On 12/05/2017 06:12 PM, Rich Freeman wrote:
> On Tue, Dec 5, 2017 at 5:41 PM, Kristian Fiskerstrand <k...@gentoo.org> wrote:
>>
>> We do not, but that presumes actual abuse has been demonstrated.
>> "spamming the mailing list", where the posts are regarding Gentoo, isn't
>> automatically abuse because some people are uncomfortable about the
>> information being presented, or they disagree with it.
>>
> I don't have any issue with discussion of facts, or even the offering
> of opinion, but the problem is that in these sorts of situations one
> side presents their side of the story and nobody is free to counter
> with the other side because of policy (and a reasonable policy at
> that).  And so the allegations just go unchallenged and are repeatedly
> posted.  What value does this add?  At best it misleads people into
> thinking that things like comrel actions are unfounded, and drives
> away potential contributors.

When a situation drives a way potential contributors,
a closer look should happen. A split might be the wrong
choice, but discussing the need for a remedy is good.

> If these were discussions about policy in the abstract and not in the
> specific then there wouldn't be as much difficulty (indeed, this is
> the form our disagreement is taking right now).  We can certainly have
> a free conversation about whether somebody who sexually harasses
> another developer ought to be booted or not.  The problem comes in
> when somebody has been the subject of a decision made based on their
> individual behavior - there is no way to have a reasonable public
> conversation about this.
>
> IMO discussions about individual comrel/etc decisions simply should
> not be considered on-topic for our lists.

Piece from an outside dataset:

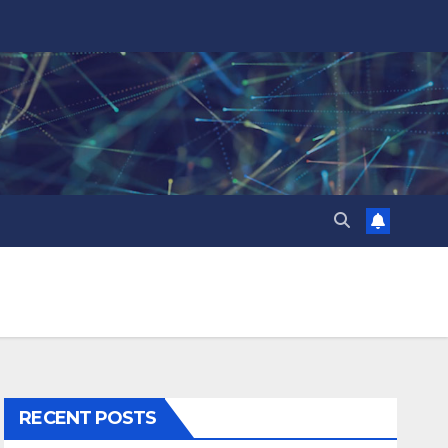
RECENT POSTS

Yes, but blocking of expression / communication is tricky:

Within a particular organization (in this case, one focusing on
FOSS/Libre software) demands that censorship be prevented at all
costs VS expectation that disruption won't be tolerated, nor will
general off-topic rudeness/disrespect, or even cruelty - some
expression can only exist in good faith when it can be reasonably
understood to further the overall objectives for the particular
organization (in our case, gentoo)

For a list specifically meant for development, more restrictions
are a reasonable starting point than elsewhere. There has to
be a line drawn somewhere, even if it's just "keep discussions
limited to matters associated with the current thread" (germane)

THIS discussion wouldn't make sense on a dev-util/cmake thread.